*** Opening Entries supplied ***
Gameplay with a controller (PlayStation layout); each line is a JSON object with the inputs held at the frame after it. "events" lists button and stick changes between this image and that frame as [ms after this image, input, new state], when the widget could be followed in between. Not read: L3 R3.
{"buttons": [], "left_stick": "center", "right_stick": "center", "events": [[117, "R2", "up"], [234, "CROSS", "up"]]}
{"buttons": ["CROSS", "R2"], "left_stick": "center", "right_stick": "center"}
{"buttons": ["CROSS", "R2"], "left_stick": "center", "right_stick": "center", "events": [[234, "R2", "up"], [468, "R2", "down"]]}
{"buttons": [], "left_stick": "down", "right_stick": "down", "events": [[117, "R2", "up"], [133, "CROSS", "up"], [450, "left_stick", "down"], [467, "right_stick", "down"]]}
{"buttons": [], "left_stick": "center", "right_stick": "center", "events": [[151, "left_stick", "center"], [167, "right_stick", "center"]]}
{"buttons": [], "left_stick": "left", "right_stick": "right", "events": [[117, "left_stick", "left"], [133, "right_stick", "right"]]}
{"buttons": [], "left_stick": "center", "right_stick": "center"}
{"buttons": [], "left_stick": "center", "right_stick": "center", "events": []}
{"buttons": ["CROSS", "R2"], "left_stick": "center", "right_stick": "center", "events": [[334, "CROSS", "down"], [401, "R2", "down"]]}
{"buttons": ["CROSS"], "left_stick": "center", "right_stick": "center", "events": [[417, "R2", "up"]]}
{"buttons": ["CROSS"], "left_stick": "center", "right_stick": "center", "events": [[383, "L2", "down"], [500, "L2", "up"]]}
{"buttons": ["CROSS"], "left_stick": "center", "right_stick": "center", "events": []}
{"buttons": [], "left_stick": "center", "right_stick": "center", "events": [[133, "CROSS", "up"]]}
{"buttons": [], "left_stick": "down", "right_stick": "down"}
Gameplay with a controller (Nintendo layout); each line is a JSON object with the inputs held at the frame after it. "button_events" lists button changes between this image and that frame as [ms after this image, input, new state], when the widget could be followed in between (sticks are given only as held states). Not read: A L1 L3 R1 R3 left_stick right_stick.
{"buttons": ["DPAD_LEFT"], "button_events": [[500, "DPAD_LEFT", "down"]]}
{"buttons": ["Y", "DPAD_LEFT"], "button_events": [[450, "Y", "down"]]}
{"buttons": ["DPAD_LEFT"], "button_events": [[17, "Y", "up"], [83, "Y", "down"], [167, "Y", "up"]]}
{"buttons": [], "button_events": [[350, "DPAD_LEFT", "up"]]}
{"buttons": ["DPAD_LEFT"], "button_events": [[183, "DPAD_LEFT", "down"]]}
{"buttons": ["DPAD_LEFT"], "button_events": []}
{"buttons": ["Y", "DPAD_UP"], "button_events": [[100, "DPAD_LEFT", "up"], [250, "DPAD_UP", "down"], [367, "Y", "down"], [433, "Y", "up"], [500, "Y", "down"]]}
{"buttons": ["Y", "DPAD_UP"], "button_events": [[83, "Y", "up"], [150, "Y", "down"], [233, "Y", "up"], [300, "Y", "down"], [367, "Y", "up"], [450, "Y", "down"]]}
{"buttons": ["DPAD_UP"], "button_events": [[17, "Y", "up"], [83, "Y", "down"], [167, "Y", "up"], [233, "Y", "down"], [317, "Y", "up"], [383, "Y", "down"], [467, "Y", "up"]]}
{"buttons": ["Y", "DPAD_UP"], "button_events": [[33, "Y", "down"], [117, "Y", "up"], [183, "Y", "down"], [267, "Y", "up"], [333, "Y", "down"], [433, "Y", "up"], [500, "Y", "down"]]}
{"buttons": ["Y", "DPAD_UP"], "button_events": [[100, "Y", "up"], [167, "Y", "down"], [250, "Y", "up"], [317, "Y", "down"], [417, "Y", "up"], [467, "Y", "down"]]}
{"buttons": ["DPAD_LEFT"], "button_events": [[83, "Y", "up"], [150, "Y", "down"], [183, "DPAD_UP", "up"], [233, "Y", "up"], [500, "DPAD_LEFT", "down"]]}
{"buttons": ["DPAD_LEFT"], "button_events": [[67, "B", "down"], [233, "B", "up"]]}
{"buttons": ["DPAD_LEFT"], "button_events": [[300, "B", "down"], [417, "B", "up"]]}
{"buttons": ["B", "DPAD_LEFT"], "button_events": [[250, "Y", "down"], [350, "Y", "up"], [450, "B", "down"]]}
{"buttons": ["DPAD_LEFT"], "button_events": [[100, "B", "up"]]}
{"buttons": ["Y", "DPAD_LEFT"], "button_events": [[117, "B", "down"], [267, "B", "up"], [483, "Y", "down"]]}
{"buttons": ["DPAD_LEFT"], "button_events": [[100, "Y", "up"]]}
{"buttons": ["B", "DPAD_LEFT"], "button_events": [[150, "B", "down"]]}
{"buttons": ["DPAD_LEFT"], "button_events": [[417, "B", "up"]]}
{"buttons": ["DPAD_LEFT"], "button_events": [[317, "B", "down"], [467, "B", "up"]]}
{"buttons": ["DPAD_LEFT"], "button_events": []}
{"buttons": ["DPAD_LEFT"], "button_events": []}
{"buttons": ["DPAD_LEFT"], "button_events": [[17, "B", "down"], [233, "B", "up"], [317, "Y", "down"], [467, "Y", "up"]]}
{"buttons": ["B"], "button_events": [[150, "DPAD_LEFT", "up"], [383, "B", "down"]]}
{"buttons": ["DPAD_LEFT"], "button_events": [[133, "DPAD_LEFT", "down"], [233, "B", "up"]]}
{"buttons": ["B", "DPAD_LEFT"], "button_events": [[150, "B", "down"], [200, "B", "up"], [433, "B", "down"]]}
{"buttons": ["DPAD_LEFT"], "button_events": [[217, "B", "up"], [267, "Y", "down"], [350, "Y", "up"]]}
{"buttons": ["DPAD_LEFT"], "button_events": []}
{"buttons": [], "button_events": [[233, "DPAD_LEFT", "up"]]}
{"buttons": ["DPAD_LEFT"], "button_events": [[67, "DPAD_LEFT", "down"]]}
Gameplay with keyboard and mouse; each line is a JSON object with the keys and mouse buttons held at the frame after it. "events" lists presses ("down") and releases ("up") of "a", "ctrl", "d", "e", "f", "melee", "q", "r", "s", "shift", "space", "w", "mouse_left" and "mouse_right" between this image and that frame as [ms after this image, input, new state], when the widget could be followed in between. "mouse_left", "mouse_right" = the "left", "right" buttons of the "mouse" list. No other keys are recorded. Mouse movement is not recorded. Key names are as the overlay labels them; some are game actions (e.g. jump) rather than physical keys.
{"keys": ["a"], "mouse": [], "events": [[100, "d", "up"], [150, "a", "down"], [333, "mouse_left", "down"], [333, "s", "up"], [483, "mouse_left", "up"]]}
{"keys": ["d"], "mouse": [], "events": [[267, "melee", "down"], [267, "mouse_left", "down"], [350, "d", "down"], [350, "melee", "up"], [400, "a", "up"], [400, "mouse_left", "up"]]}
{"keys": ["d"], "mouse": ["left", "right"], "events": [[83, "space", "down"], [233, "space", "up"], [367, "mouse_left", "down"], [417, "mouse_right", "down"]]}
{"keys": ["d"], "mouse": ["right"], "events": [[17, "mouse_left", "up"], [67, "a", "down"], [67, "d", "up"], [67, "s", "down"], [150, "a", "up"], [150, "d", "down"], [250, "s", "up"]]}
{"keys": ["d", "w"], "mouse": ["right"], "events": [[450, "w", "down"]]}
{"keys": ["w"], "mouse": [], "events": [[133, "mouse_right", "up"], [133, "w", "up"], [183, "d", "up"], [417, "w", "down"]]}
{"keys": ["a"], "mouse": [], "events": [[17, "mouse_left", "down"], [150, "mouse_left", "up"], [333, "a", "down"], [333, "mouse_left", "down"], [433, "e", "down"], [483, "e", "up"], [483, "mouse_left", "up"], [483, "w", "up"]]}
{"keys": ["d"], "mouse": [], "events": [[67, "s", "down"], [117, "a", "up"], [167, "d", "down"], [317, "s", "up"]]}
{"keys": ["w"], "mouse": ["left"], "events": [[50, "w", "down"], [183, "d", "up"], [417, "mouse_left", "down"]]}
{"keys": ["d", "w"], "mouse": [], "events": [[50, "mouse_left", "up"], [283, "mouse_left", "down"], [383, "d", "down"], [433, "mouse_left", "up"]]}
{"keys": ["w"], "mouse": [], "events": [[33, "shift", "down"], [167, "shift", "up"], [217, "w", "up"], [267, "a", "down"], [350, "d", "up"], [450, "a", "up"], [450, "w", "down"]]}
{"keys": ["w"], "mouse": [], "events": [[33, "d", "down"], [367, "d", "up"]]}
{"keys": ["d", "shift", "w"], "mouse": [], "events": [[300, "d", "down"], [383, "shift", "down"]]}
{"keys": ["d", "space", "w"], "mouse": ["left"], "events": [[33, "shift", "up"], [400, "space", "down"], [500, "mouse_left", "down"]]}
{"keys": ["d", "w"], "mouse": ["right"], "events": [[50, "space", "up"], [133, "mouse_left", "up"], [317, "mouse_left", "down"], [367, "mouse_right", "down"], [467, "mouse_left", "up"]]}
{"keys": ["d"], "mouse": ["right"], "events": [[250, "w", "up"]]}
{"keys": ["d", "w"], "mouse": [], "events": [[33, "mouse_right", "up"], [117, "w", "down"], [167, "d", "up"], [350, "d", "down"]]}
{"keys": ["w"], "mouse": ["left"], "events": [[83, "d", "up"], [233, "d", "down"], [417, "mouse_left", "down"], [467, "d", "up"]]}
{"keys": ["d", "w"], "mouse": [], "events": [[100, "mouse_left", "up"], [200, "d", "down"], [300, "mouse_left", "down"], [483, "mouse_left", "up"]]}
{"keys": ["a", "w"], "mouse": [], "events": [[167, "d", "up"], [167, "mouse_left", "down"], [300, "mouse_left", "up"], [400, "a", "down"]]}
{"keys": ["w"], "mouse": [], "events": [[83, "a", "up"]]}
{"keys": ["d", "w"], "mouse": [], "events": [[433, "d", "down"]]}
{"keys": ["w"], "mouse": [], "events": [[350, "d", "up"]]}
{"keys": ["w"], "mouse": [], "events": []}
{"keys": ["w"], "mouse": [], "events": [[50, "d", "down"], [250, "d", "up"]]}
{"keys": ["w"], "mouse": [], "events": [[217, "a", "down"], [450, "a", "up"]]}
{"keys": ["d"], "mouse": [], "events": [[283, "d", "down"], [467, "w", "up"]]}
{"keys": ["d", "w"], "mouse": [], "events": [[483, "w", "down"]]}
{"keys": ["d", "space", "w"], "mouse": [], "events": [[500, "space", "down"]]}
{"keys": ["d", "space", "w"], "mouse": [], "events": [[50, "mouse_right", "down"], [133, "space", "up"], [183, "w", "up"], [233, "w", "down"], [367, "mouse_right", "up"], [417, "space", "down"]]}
*** Closing Entries supplied ***
§ What is needed
Extract, from the material above, each line holding the word "melee".

§ Exercise output
Gameplay with keyboard and mouse; each line is a JSON object with the keys and mouse buttons held at the frame after it. "events" lists presses ("down") and releases ("up") of "a", "ctrl", "d", "e", "f", "melee", "q", "r", "s", "shift", "space", "w", "mouse_left" and "mouse_right" between this image and that frame as [ms after this image, input, new state], when the widget could be followed in between. "mouse_left", "mouse_right" = the "left", "right" buttons of the "mouse" list. No other keys are recorded. Mouse movement is not recorded. Key names are as the overlay labels them; some are game actions (e.g. jump) rather than physical keys.
{"keys": ["d"], "mouse": [], "events": [[267, "melee", "down"], [267, "mouse_left", "down"], [350, "d", "down"], [350, "melee", "up"], [400, "a", "up"], [400, "mouse_left", "up"]]}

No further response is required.